Ce rapport est rarement mentionné dans les articles destinés au grand public, alors qu’il conditionne directement la conduite à tenir. Un taux d’ALAT élevé isolé n’a pas la même signification qu’une élévation conjointe ASAT-ALAT avec inversion du rapport. Nous recommandons de demander à votre médecin l’interprétation combinée des deux marqueurs, pas uniquement la valeur des ALAT.
Surveillance après une élévation aiguë des transaminases : quel calendrier retenir
Les recommandations hépatologiques prévoient un schéma de contrôle en paliers, pas un dosage unique à sept jours.
- Premier contrôle sanguin à une à deux semaines pour confirmer la tendance à la baisse et vérifier l’absence d’aggravation.

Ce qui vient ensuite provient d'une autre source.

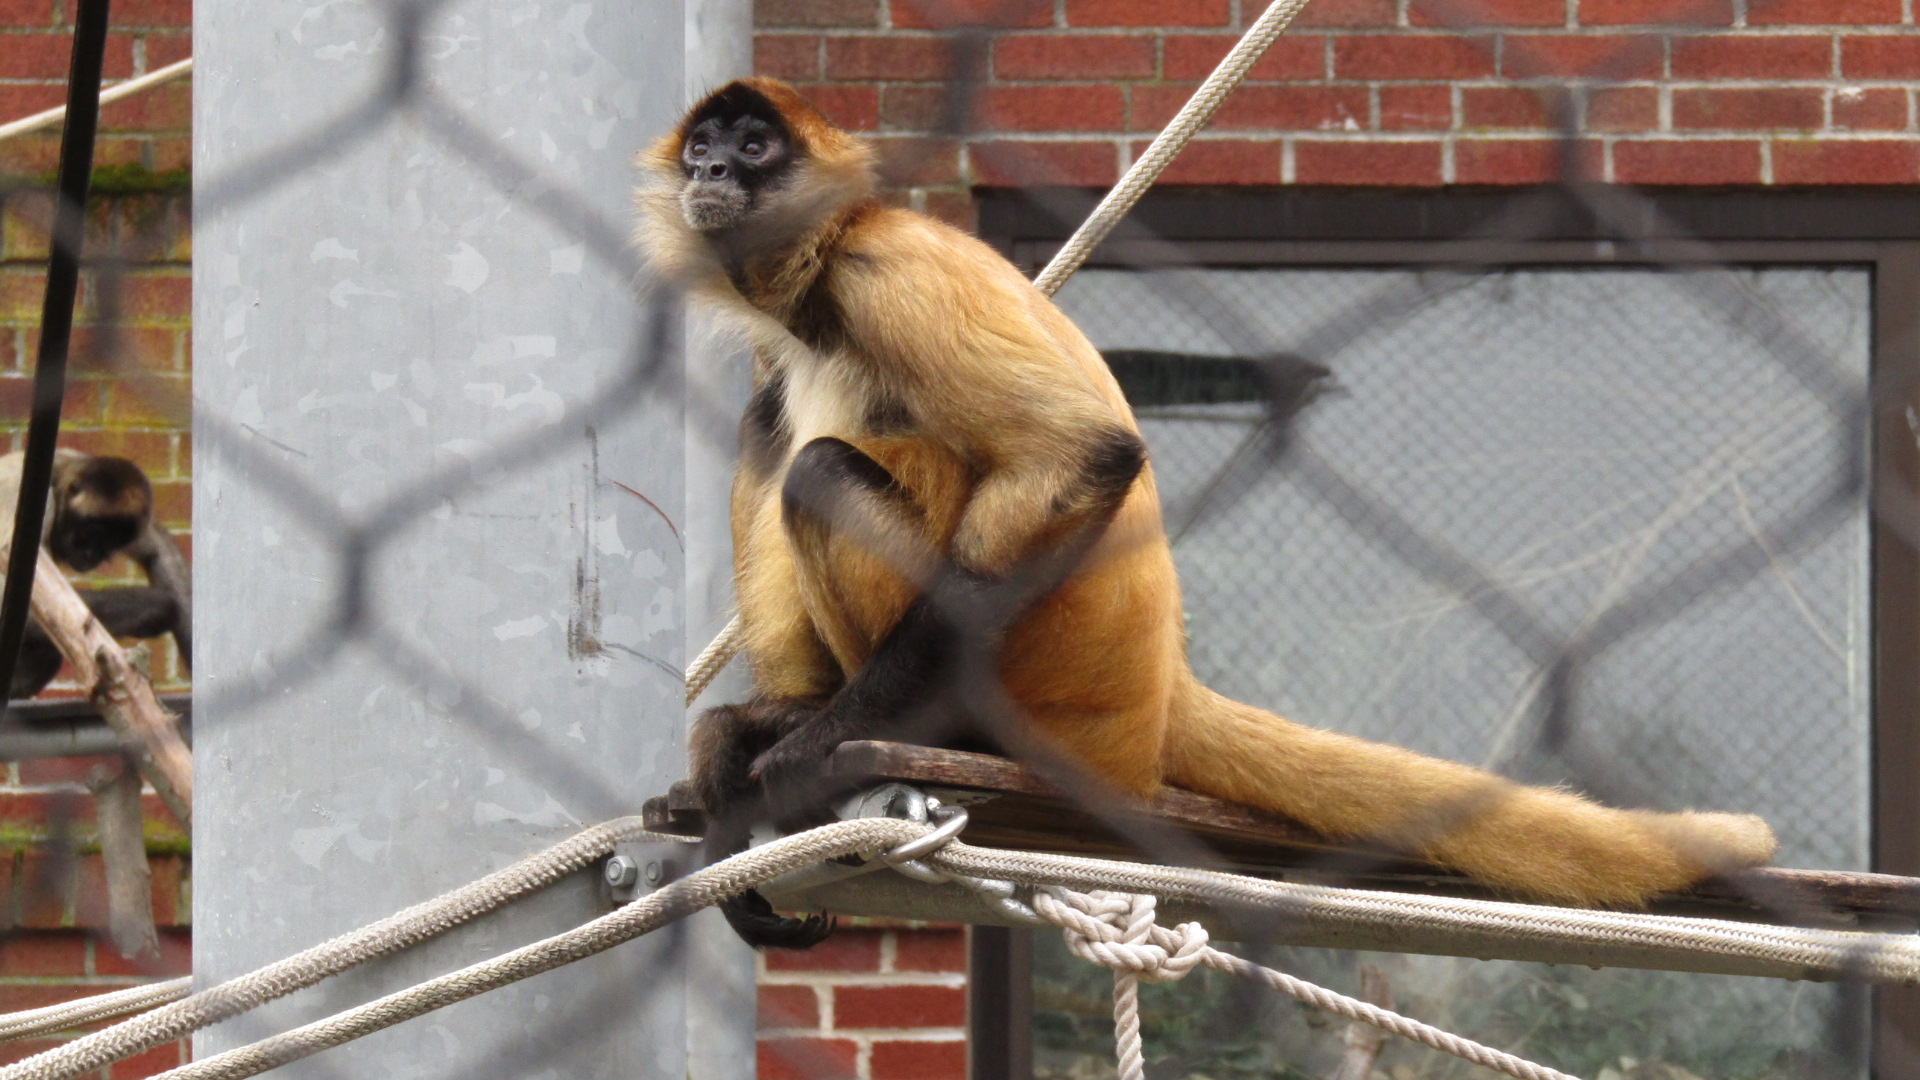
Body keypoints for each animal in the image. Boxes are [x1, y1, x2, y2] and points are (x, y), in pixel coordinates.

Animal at [0, 448, 192, 698]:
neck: (57, 478)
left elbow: (160, 551)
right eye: (92, 532)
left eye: (113, 542)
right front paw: (161, 607)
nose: (95, 555)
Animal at [637, 79, 1777, 947]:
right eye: (702, 146)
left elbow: (1085, 453)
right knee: (772, 425)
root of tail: (1160, 688)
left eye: (753, 147)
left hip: (1031, 683)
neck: (828, 264)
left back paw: (891, 724)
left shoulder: (890, 270)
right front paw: (762, 733)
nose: (711, 174)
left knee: (824, 466)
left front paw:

- Deuxième contrôle à un mois pour évaluer la vitesse de normalisation et ajuster le traitement si nécessaire.
- Troisième contrôle à trois mois, qui reste le vrai jalon de normalisation dans la majorité des cytolyses bénignes.
- Au-delà de six mois d’élévation persistante, une exploration spécialisée (imagerie hépatique, élastométrie, bilan auto-immun) devient nécessaire.
Une variation importante des transaminases en quelques jours constitue déjà une information clinique plus utile qu’un dosage ponctuel normal. Le médecin interprète la pente de la courbe, pas un chiffre figé.
Chercher à faire baisser les transaminases en une semaine traduit souvent une inquiétude légitime après un bilan sanguin anormal. La réponse honnête est qu’une baisse en sept jours est possible dans certaines situations précises (sevrage alcoolique, arrêt d’un médicament hépatotoxique, récupération post-surdosage), mais qu’elle ne constitue jamais l’objectif médical prioritaire. Identifier la cause, surveiller la cinétique et adapter le traitement : c’est ce triptyque qui protège réellement le foie.